2026-04-07 コメント投稿する ▼
新潟県、シンガポールPRに200万円投入…「輸出拡大」の成果は? 税金のバラマキ批判
新潟県が、シンガポールにおける県産農産物の輸出拡大を目指し、最大200万円規模の販売促進事業を計画していることが明らかになりました。 効果測定や具体的な目標設定が不明確なまま、公的資金を海外でのPR活動に投じることには、納税者として強い疑問を感じざるを得ません。
海外PRに公的資金投入の是非を問う
新潟県が2026年7月から2月にかけて実施を予定しているこの事業は、「シンガポール向け新潟県産青果物等輸出拡大事業企画運営業務」として、その実行委託事業者を募集中です。食文化が成熟したシンガポールの市場特性を考慮し、現地飲食店等とタイアップしたフェアなどを通じて、県産農産物への関心を高め、最終的には現地での継続的な取り扱いに繋げたいとの狙いです。対象品目には、新鮮な青果物、畜産物、米、そしてそれらを活用した加工品などが含まれています。その事業委託費として、最大200万円という公的資金が準備されているとのことです。
「輸出拡大」という言葉は聞こえが良いものですが、この事業の具体的な成果目標(KPI)や、事業終了後にどのような効果測定が行われるのかについての詳細な計画は、現時点では明らかにされていません。単に海外でPR活動を行うだけで、その後の販売実績や県経済への具体的な貢献度が不明瞭なままでは、投じられた税金が効果的な投資となったのか、それとも単なる「バラマキ」で終わってしまったのか、判断する術がありません。
国内農業の課題と優先順位
現在、日本の農業、とりわけ地方の農業は、後継者不足や高齢化、農産物価格の低迷、そして異常気象による生産への影響など、数多くの深刻な課題に直面しています。
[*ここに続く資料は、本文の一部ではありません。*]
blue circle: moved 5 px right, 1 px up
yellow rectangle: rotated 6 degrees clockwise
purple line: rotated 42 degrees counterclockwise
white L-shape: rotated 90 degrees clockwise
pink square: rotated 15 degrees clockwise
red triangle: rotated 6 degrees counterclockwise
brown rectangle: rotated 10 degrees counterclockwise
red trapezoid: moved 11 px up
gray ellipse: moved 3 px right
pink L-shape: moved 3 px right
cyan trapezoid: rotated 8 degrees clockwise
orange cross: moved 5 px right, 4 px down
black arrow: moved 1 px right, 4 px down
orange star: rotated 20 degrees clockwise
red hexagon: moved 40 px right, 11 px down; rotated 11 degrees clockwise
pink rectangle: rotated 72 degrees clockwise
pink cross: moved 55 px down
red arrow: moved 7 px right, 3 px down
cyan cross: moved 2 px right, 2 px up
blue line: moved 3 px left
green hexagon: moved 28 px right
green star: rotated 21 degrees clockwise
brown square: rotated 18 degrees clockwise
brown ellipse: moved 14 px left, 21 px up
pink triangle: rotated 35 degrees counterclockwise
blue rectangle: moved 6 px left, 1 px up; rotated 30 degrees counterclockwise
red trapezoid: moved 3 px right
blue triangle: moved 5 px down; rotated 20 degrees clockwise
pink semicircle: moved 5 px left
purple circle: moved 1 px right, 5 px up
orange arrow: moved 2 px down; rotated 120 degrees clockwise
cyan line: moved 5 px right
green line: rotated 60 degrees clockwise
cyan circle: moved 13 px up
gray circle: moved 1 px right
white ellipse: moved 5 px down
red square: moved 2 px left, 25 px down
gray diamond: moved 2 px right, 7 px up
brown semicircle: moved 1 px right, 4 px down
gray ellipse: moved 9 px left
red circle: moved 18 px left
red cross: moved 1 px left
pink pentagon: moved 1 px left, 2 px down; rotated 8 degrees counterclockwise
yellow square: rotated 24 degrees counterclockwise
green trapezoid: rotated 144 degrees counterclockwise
耕作放棄地の増加や、担い手不足による地域農業の衰退は、食料安全保障の観点からも看過できない状況です。このような国内の生産基盤を守り、持続可能な農業を実現するための支援こそが、本来、公的資金の優先的な投入先であるべきではないでしょうか。
例えば、新規就農者への手厚い支援制度の拡充、スマート農業技術の導入補助、あるいは国内市場における農産物の適正な価格形成を促すための施策などが考えられます。シンガポールでのPR活動に200万円を投じるのであれば、その同額を国内の農家支援や、次世代を担う人材育成のための補助金に充てる方が、より直接的かつ着実に、日本の農業の未来に貢献できるはずです。
効果測定なき「支援」に潜むリスク
過去にも、効果の不明確な海外展開支援や、成果目標が曖昧なまま実施された補助金事業などが、税金の無駄遣いとして批判された例は少なくありません。「国際競争力強化」「地域活性化」といった美名の下で、実質的な効果を伴わないまま事業が継続されることへの懸念は、常に付きまといます。
特に、今回のように具体的なKGI(重要目標達成指標)やKPI(重要業績評価指標)が設定されていない事業においては、その「支援」が本当に意義のあるものなのか、それとも単に予算を消化するための形式的な活動に終わってしまうのか、見極めることが極めて重要です。透明性を欠いたまま進められる事業は、国民の信頼を損ね、将来的な「バラマキ」体質を助長しかねません。
まとめ
- 新潟県は、2026年7月から2月にかけて、シンガポールで県産農産物のPR事業に最大200万円を投じる計画です。
- この事業は、現地飲食店等との連携を通じて、県産品の輸出拡大と認知度向上を目指すものですが、具体的な目標設定や効果測定の方法は不明瞭です。
- 国内農業が抱える後継者不足や経営難といった喫緊の課題を考慮すると、公的資金の優先的な投入先は、国内の農業基盤強化であるべきという意見があります。
- 効果測定やKPIが不明確なまま海外でのPR活動に税金を投じることは、「バラマキ」につながるリスクがあり、厳格な検証が求められます。